Endarterectomy is a procedure to clear plaque from an artery to re-establish blood flow to the affected limb.  It most commonly applies to the femoral artery in the groin where stenting and bypass are less likely to be suitable.  It can apply to arteries in the abdomen, thigh and behind the knee.  It is a similar procedure to that procedure, which is undertaken with carotid disease.

This procedure is performed under spinal anaesthetic or general anaesthetic.  The artery in the groin is displayed through an incision, which is usually longitudinal in the groin.  The artery is displayed and Heparin is then given to prevent clotting during the clamp time.

Clamps are then applied to the artery.  The artery is opened and cleaned to remove plaque and thrombus and establish flow in the femoral artery and the profunda artery (to the thigh).

The incision in the artery is then repaired usually with a polyurethane patch sutured in place.

Flow is then established and the wound is closed.

Post operative risks

In the immediate circumstance the biggest concern is post operative bleeding, but this is an uncommon complication, which sometimes requires haematoma drainage, but the incidence of this is 1%.

Leg swelling is a common sequel, because of the interruption of lymphatic channels in the groin approach, but settles with support stocking and within three months.  The most common complication is a collection of lymphatic fluid (lymphocele) in the groin, beneath the incision and is sometimes can result in exudation of lymphatic fluid through the wound.  This occurs on 3% of occasions and rarely requires surgical reintervention.

The worse complication is infection and this is also rare.

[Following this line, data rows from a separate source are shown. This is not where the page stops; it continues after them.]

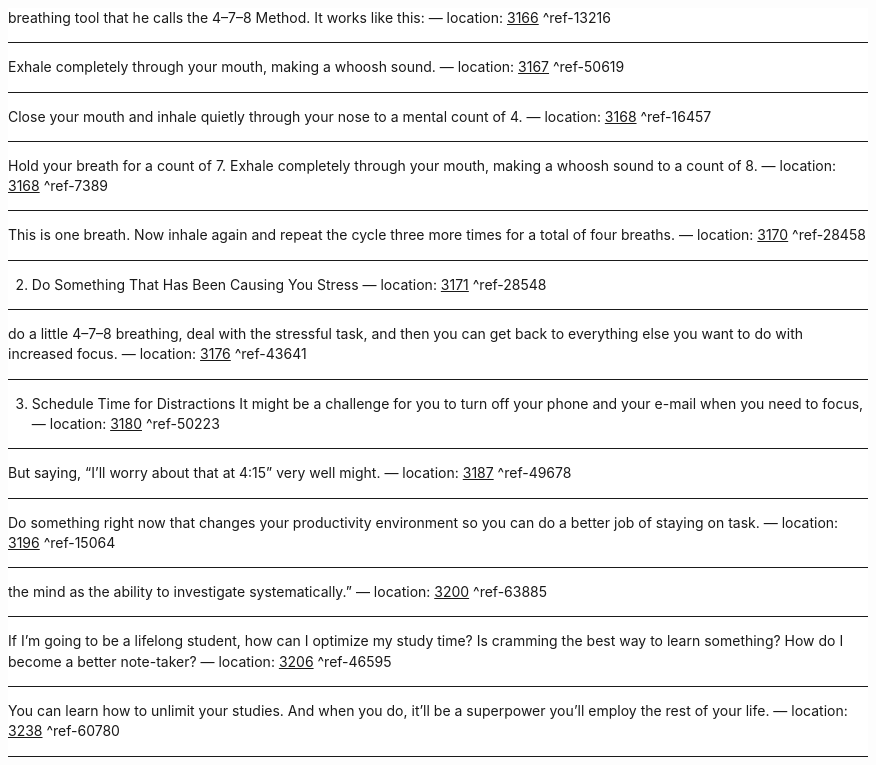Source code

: breathing tool that he calls the 4–7–8 Method. It works like this: — location: [3166](kindle://book?action=open&asin=B09CKJ42CS&location=3166) ^ref-13216

---
Exhale completely through your mouth, making a whoosh sound. — location: [3167](kindle://book?action=open&asin=B09CKJ42CS&location=3167) ^ref-50619

---
Close your mouth and inhale quietly through your nose to a mental count of 4. — location: [3168](kindle://book?action=open&asin=B09CKJ42CS&location=3168) ^ref-16457

---
Hold your breath for a count of 7. Exhale completely through your mouth, making a whoosh sound to a count of 8. — location: [3168](kindle://book?action=open&asin=B09CKJ42CS&location=3168) ^ref-7389

---
This is one breath. Now inhale again and repeat the cycle three more times for a total of four breaths. — location: [3170](kindle://book?action=open&asin=B09CKJ42CS&location=3170) ^ref-28458

---
2. Do Something That Has Been Causing You Stress — location: [3171](kindle://book?action=open&asin=B09CKJ42CS&location=3171) ^ref-28548

---
do a little 4–7–8 breathing, deal with the stressful task, and then you can get back to everything else you want to do with increased focus. — location: [3176](kindle://book?action=open&asin=B09CKJ42CS&location=3176) ^ref-43641

---
3. Schedule Time for Distractions It might be a challenge for you to turn off your phone and your e-mail when you need to focus, — location: [3180](kindle://book?action=open&asin=B09CKJ42CS&location=3180) ^ref-50223

---
But saying, “I’ll worry about that at 4:15” very well might. — location: [3187](kindle://book?action=open&asin=B09CKJ42CS&location=3187) ^ref-49678

---
Do something right now that changes your productivity environment so you can do a better job of staying on task. — location: [3196](kindle://book?action=open&asin=B09CKJ42CS&location=3196) ^ref-15064

---
the mind as the ability to investigate systematically.” — location: [3200](kindle://book?action=open&asin=B09CKJ42CS&location=3200) ^ref-63885

---
If I’m going to be a lifelong student, how can I optimize my study time? Is cramming the best way to learn something? How do I become a better note-taker? — location: [3206](kindle://book?action=open&asin=B09CKJ42CS&location=3206) ^ref-46595

---
You can learn how to unlimit your studies. And when you do, it’ll be a superpower you’ll employ the rest of your life. — location: [3238](kindle://book?action=open&asin=B09CKJ42CS&location=3238) ^ref-60780

---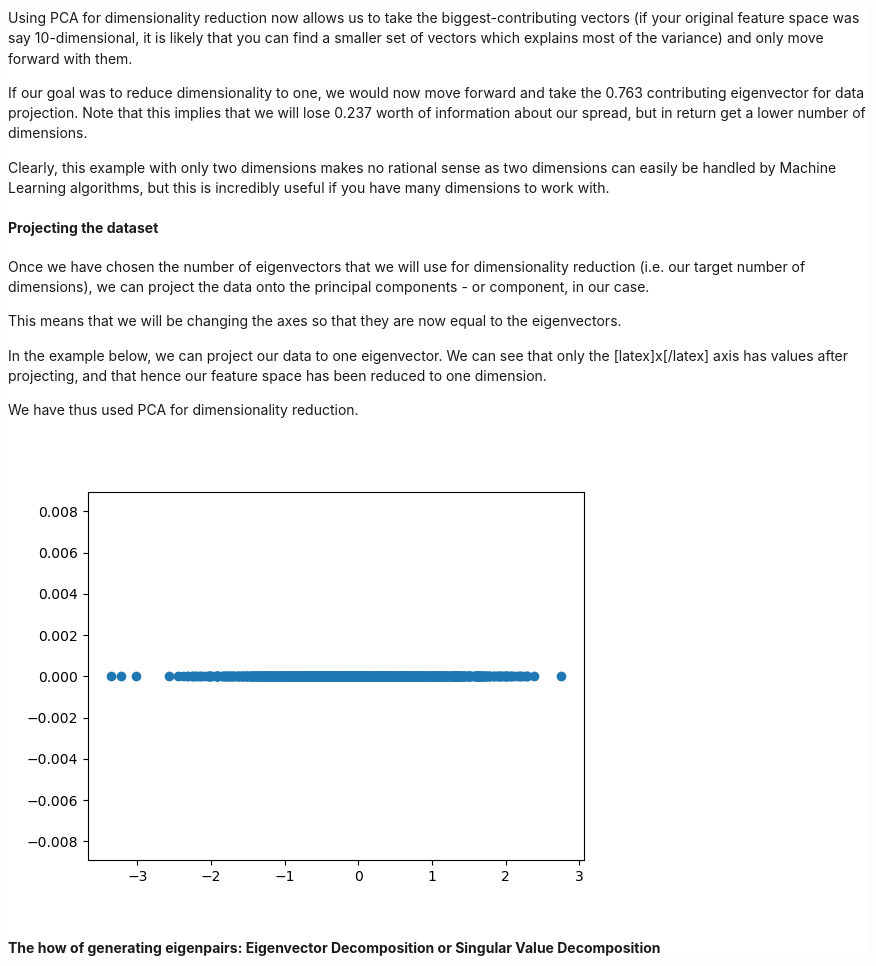 Using PCA for dimensionality reduction now allows us to take the biggest-contributing vectors (if your original feature space was say 10-dimensional, it is likely that you can find a smaller set of vectors which explains most of the variance) and only move forward with them.

If our goal was to reduce dimensionality to one, we would now move forward and take the 0.763 contributing eigenvector for data projection. Note that this implies that we will lose 0.237 worth of information about our spread, but in return get a lower number of dimensions.

Clearly, this example with only two dimensions makes no rational sense as two dimensions can easily be handled by Machine Learning algorithms, but this is incredibly useful if you have many dimensions to work with.

#### Projecting the dataset

Once we have chosen the number of eigenvectors that we will use for dimensionality reduction (i.e. our target number of dimensions), we can project the data onto the principal components - or component, in our case.

This means that we will be changing the axes so that they are now equal to the eigenvectors.

In the example below, we can project our data to one eigenvector. We can see that only the \[latex\]x\[/latex\] axis has values after projecting, and that hence our feature space has been reduced to one dimension.

We have thus used PCA for dimensionality reduction.

![](images/pca_3.png)

#### The how of generating eigenpairs: Eigenvector Decomposition or Singular Value Decomposition
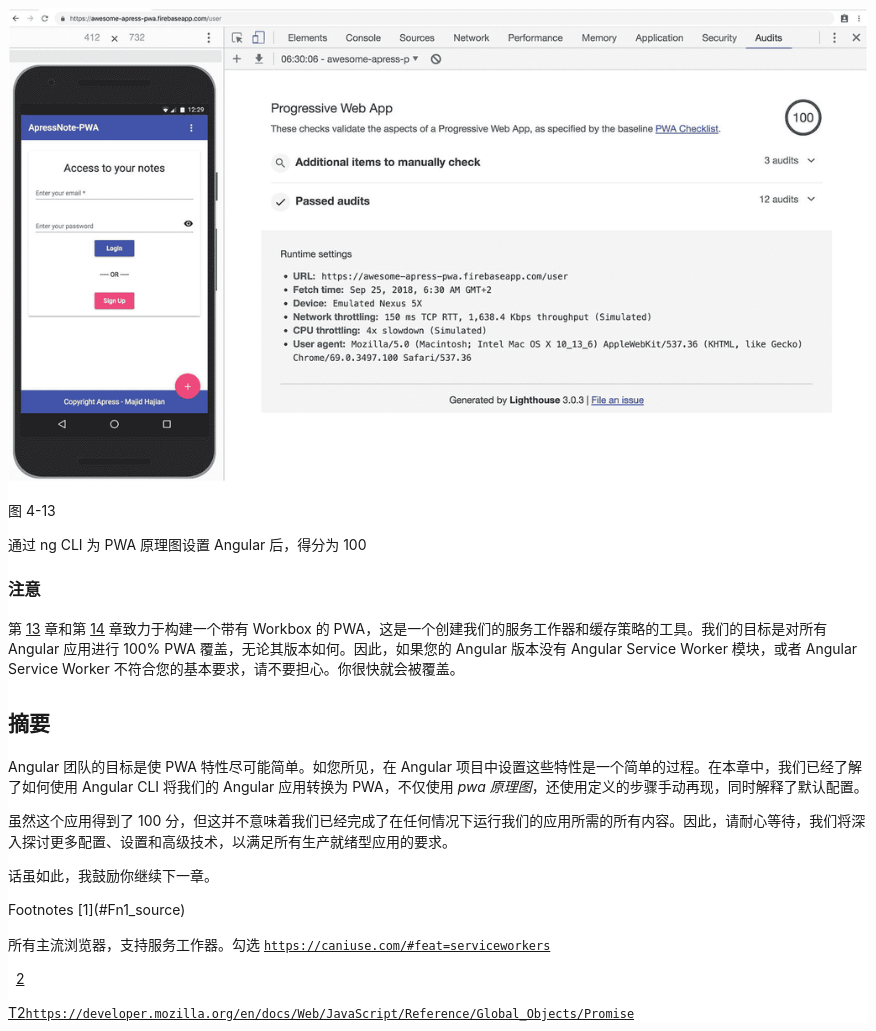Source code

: ![img/470914_1_En_4_Fig13_HTML.jpg](img/470914_1_En_4_Fig13_HTML.jpg)

图 4-13

通过 ng CLI 为 PWA 原理图设置 Angular 后，得分为 100

### 注意

第 [13](13.html) 章和第 [14](14.html) 章致力于构建一个带有 Workbox 的 PWA，这是一个创建我们的服务工作器和缓存策略的工具。我们的目标是对所有 Angular 应用进行 100% PWA 覆盖，无论其版本如何。因此，如果您的 Angular 版本没有 Angular Service Worker 模块，或者 Angular Service Worker 不符合您的基本要求，请不要担心。你很快就会被覆盖。

## 摘要

Angular 团队的目标是使 PWA 特性尽可能简单。如您所见，在 Angular 项目中设置这些特性是一个简单的过程。在本章中，我们已经了解了如何使用 Angular CLI 将我们的 Angular 应用转换为 PWA，不仅使用 *pwa 原理图*，还使用定义的步骤手动再现，同时解释了默认配置。

虽然这个应用得到了 100 分，但这并不意味着我们已经完成了在任何情况下运行我们的应用所需的所有内容。因此，请耐心等待，我们将深入探讨更多配置、设置和高级技术，以满足所有生产就绪型应用的要求。

话虽如此，我鼓励你继续下一章。

<aside class="FootnoteSection" epub:type="footnotes">Footnotes [1](#Fn1_source)

所有主流浏览器，支持服务工作器。勾选 [`https://caniuse.com/#feat=serviceworkers`](https://caniuse.com/%2523feat%253Dserviceworkers)

  [2](#Fn2_source)

[T2`https://developer.mozilla.org/en/docs/Web/JavaScript/Reference/Global_Objects/Promise`](https://developer.mozilla.org/en/docs/Web/JavaScript/Reference/Global_Objects/Promise)
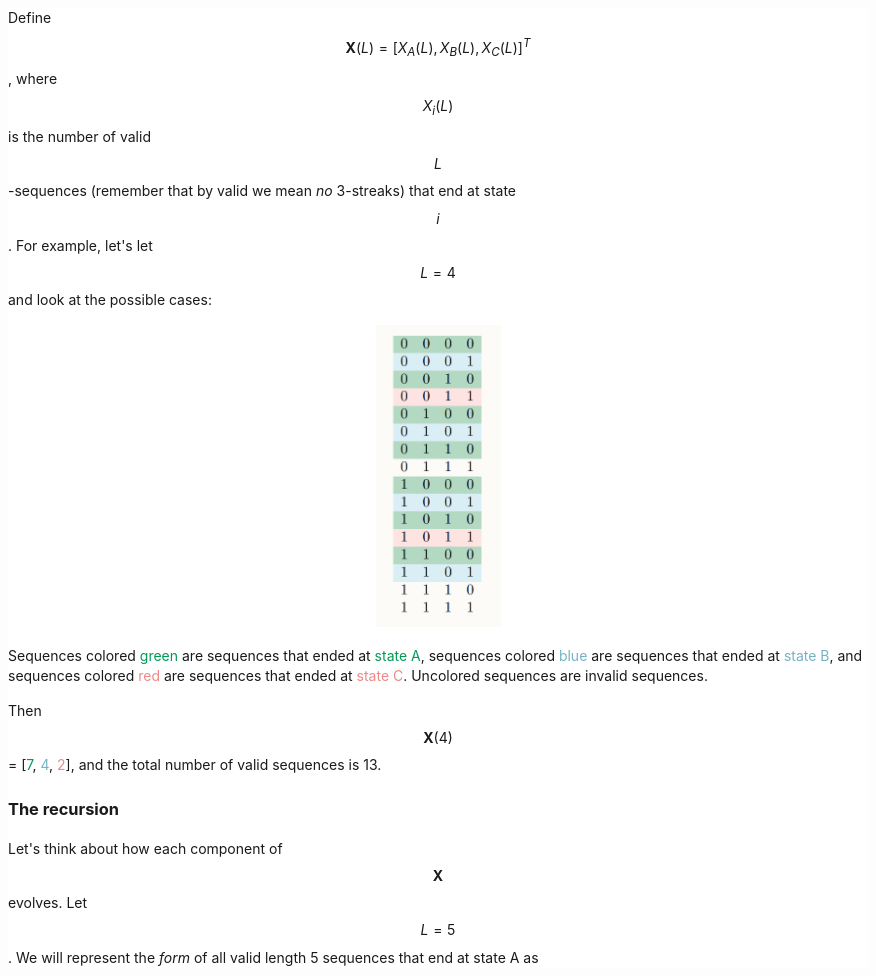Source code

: Define $$\mathbf{X}(L) = [X_A(L), X_B(L), X_C(L)]^T$$, where $$X_i(L)$$ is the number of valid $$L$$-sequences (remember that by valid we mean *no* 3-streaks) that end at state $$i$$. For example, let's let $$L = 4$$ and look at the possible cases:

<p align="center">
    <img width="125" src="/images/valid_states_example.PNG">
</p>


Sequences colored <span style="color: #009B55;">green</span> are sequences that ended at <span style="color: #009B55;">state A</span>, sequences colored <span style="color: #75B2C6;">blue</span> are sequences that ended at <span style="color: #75B2C6;">state B</span>, and sequences colored <span style="color: #EC8989;">red</span> are sequences that ended at <span style="color: #EC8989;">state C</span>. Uncolored sequences are invalid sequences.

Then $$\mathbf{X}(4)$$ = [<span style="color: #009B55;">7</span>, <span style="color: #75B2C6;">4</span>, <span style="color: #EC8989;">2</span>], and the total number of valid sequences is 13.


### The recursion

Let's think about how each component of $$\mathbf{X}$$ evolves. Let $$L = 5$$. We will represent the *form* of all valid length 5 sequences that end at state A as 
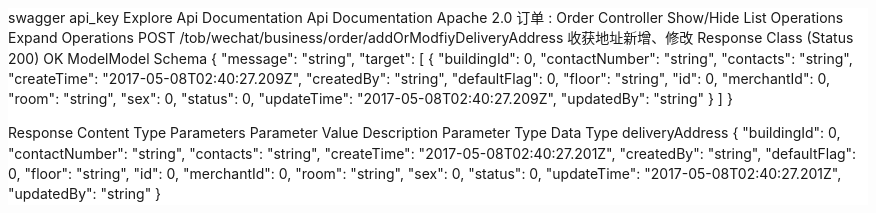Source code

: swagger
api_key
Explore
Api Documentation
Api Documentation
Apache 2.0
订单 : Order Controller Show/Hide List Operations Expand Operations
POST /tob/wechat/business/order/addOrModfiyDeliveryAddress 收获地址新增、修改
Response Class (Status 200)
OK
ModelModel Schema
{
    "message": "string",
    "target": [
    {
        "buildingId": 0,
        "contactNumber": "string",
        "contacts": "string",
        "createTime": "2017-05-08T02:40:27.209Z",
        "createdBy": "string",
        "defaultFlag": 0,
        "floor": "string",
        "id": 0,
        "merchantId": 0,
        "room": "string",
        "sex": 0,
        "status": 0,
        "updateTime": "2017-05-08T02:40:27.209Z",
        "updatedBy": "string"
    }
]
}

Response Content Type
Parameters
Parameter	Value	Description	Parameter Type	Data Type
deliveryAddress
{
    "buildingId": 0,
    "contactNumber": "string",
    "contacts": "string",
    "createTime": "2017-05-08T02:40:27.201Z",
    "createdBy": "string",
    "defaultFlag": 0,
    "floor": "string",
    "id": 0,
    "merchantId": 0,
    "room": "string",
    "sex": 0,
    "status": 0,
    "updateTime": "2017-05-08T02:40:27.201Z",
    "updatedBy": "string"
}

What can you expect post operatively?

You will be in hospital for about five days until it is clear that the femoral wound is healing satisfactorily.  You will wear a stocking post operatively and you will have low dose anti-coagulants to minimise any risk of deep vein thrombosis.

You will be ambulant on day one after the procedure and after discharge you will be active around the house for a week and then you can start resuming normal range of activities, but it will be four weeks before you are ready for driving a car or returning to work.